• Aim of the task: Retype, exactly as they appear below, the lines between the line holding "skapar en väg för brand." and the line holding "CLIMBING. Kami melayani", both ends included.

___ Supplied material

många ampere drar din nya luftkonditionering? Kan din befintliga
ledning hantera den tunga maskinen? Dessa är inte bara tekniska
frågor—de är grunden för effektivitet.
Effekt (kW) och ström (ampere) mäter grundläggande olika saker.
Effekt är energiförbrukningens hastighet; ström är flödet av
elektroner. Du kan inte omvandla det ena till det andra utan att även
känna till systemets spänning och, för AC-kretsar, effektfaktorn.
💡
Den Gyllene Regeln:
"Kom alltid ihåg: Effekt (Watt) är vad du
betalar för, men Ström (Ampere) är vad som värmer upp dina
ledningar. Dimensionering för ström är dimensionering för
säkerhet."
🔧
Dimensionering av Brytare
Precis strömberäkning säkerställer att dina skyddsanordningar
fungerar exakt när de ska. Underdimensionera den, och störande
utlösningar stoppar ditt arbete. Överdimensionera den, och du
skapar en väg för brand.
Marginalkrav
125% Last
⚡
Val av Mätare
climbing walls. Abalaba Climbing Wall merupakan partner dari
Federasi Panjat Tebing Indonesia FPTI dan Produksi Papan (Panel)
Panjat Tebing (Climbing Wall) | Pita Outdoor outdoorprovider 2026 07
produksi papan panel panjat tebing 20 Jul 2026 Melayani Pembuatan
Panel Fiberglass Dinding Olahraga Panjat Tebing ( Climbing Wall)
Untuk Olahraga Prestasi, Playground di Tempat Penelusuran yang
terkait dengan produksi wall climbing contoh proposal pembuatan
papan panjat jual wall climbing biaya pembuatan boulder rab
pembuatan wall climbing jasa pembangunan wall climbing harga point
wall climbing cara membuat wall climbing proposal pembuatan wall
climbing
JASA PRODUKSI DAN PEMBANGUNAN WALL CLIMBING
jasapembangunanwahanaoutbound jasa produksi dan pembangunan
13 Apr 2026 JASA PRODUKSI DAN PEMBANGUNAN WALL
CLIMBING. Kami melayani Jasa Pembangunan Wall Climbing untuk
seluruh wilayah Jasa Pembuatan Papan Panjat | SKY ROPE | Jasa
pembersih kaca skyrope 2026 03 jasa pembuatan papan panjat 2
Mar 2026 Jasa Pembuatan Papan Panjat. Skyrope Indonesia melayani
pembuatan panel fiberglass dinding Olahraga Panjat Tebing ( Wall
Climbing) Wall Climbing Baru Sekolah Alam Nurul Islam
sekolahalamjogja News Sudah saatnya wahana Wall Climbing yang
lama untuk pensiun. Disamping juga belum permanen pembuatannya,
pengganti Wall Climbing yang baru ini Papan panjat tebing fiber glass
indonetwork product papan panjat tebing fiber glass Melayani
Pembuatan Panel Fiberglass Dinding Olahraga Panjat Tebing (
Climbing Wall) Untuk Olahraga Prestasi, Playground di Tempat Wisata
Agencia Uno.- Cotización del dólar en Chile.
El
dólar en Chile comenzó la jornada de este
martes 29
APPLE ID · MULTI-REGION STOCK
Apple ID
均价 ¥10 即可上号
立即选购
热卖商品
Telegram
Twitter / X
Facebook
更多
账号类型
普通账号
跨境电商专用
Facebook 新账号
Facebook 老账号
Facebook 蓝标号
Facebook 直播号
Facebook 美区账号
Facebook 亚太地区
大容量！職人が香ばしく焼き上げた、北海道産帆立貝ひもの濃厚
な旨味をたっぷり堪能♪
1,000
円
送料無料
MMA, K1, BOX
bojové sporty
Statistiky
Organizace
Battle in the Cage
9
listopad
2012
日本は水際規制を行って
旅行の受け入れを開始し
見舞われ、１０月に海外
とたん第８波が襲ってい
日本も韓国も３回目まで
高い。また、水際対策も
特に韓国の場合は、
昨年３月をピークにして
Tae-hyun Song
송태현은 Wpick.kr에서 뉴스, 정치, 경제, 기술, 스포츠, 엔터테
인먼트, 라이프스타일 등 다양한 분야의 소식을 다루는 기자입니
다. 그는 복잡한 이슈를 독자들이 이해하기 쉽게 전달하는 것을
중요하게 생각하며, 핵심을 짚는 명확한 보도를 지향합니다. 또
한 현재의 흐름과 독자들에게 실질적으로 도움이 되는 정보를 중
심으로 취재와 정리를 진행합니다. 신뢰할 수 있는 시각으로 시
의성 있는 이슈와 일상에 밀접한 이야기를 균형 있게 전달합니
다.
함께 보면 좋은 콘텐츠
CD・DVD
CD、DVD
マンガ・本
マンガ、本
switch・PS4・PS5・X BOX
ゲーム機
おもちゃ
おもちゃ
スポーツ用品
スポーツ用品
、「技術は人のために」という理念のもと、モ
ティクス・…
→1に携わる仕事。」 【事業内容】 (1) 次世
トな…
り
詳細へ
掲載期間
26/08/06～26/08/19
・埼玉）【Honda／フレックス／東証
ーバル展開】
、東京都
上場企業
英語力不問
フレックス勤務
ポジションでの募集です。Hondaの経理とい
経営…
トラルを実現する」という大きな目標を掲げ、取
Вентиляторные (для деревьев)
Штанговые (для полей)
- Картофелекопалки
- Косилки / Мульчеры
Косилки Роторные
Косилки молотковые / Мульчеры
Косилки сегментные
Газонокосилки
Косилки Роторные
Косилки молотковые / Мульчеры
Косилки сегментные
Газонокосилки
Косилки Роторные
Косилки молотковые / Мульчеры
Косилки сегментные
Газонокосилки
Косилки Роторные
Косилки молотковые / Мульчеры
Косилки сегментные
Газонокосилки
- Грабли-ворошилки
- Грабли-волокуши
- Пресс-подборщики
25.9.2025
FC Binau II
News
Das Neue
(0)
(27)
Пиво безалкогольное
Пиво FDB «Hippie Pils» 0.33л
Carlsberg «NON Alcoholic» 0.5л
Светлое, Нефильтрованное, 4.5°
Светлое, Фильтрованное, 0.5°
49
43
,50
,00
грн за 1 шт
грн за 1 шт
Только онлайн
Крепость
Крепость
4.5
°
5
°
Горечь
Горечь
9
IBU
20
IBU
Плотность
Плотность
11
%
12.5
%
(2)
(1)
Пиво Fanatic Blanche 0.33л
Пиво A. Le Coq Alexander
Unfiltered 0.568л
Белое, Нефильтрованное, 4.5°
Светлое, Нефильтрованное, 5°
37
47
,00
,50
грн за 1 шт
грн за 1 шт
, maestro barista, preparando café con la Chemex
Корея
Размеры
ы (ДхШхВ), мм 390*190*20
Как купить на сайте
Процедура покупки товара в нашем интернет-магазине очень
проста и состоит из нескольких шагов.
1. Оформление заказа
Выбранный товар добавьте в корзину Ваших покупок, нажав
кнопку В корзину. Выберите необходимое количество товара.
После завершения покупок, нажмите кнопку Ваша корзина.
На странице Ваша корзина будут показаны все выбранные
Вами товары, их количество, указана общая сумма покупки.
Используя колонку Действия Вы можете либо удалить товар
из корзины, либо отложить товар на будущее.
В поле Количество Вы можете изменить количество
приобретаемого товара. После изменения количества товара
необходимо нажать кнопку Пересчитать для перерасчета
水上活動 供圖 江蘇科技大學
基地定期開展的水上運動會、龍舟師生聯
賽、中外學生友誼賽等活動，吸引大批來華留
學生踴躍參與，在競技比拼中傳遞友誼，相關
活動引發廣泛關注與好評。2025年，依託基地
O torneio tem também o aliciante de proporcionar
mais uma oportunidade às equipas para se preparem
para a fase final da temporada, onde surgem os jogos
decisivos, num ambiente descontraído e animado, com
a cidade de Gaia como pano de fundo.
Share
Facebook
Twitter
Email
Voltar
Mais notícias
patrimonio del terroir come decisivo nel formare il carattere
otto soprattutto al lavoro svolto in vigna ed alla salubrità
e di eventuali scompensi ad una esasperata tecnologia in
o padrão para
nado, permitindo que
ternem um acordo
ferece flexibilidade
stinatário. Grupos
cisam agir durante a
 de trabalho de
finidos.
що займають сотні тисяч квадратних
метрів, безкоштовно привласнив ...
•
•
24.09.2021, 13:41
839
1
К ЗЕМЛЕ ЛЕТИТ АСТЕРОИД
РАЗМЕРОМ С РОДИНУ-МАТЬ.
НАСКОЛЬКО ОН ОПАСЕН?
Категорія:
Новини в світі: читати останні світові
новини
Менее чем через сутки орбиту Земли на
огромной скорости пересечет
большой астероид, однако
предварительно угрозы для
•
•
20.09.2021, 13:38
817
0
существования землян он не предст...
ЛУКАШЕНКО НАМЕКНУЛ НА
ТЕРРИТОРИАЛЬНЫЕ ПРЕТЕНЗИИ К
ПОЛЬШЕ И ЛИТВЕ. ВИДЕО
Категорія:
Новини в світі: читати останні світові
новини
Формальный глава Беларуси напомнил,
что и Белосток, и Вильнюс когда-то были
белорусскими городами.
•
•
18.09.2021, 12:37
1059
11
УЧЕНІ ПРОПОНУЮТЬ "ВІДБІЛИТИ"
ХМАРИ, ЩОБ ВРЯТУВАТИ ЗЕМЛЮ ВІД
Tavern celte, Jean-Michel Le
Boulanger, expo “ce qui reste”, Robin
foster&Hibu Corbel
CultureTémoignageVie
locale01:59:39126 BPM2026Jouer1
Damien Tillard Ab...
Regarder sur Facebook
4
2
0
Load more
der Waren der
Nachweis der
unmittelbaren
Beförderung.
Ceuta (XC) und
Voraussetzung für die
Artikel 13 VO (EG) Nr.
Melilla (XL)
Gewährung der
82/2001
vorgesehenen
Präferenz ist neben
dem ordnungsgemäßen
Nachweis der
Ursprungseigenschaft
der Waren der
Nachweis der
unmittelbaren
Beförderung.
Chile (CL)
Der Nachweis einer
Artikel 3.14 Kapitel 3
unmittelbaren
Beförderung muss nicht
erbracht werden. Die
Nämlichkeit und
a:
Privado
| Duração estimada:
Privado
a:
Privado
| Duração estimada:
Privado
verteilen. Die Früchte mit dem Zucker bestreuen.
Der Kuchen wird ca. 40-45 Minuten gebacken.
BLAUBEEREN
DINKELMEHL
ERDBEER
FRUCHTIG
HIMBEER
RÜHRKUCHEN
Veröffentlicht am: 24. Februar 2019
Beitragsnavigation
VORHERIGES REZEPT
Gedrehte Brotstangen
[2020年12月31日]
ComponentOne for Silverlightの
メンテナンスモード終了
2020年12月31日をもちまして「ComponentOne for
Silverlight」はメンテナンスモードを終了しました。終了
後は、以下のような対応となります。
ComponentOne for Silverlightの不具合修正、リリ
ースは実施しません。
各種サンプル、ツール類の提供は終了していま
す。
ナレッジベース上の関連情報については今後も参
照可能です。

______

• Expected answer:
skapar en väg för brand.
Marginalkrav
125% Last
⚡
Val av Mätare
climbing walls. Abalaba Climbing Wall merupakan partner dari
Federasi Panjat Tebing Indonesia FPTI dan Produksi Papan (Panel)
Panjat Tebing (Climbing Wall) | Pita Outdoor outdoorprovider 2026 07
produksi papan panel panjat tebing 20 Jul 2026 Melayani Pembuatan
Panel Fiberglass Dinding Olahraga Panjat Tebing ( Climbing Wall)
Untuk Olahraga Prestasi, Playground di Tempat Penelusuran yang
terkait dengan produksi wall climbing contoh proposal pembuatan
papan panjat jual wall climbing biaya pembuatan boulder rab
pembuatan wall climbing jasa pembangunan wall climbing harga point
wall climbing cara membuat wall climbing proposal pembuatan wall
climbing
JASA PRODUKSI DAN PEMBANGUNAN WALL CLIMBING
jasapembangunanwahanaoutbound jasa produksi dan pembangunan
13 Apr 2026 JASA PRODUKSI DAN PEMBANGUNAN WALL
CLIMBING. Kami melayani Jasa Pembangunan Wall Climbing untuk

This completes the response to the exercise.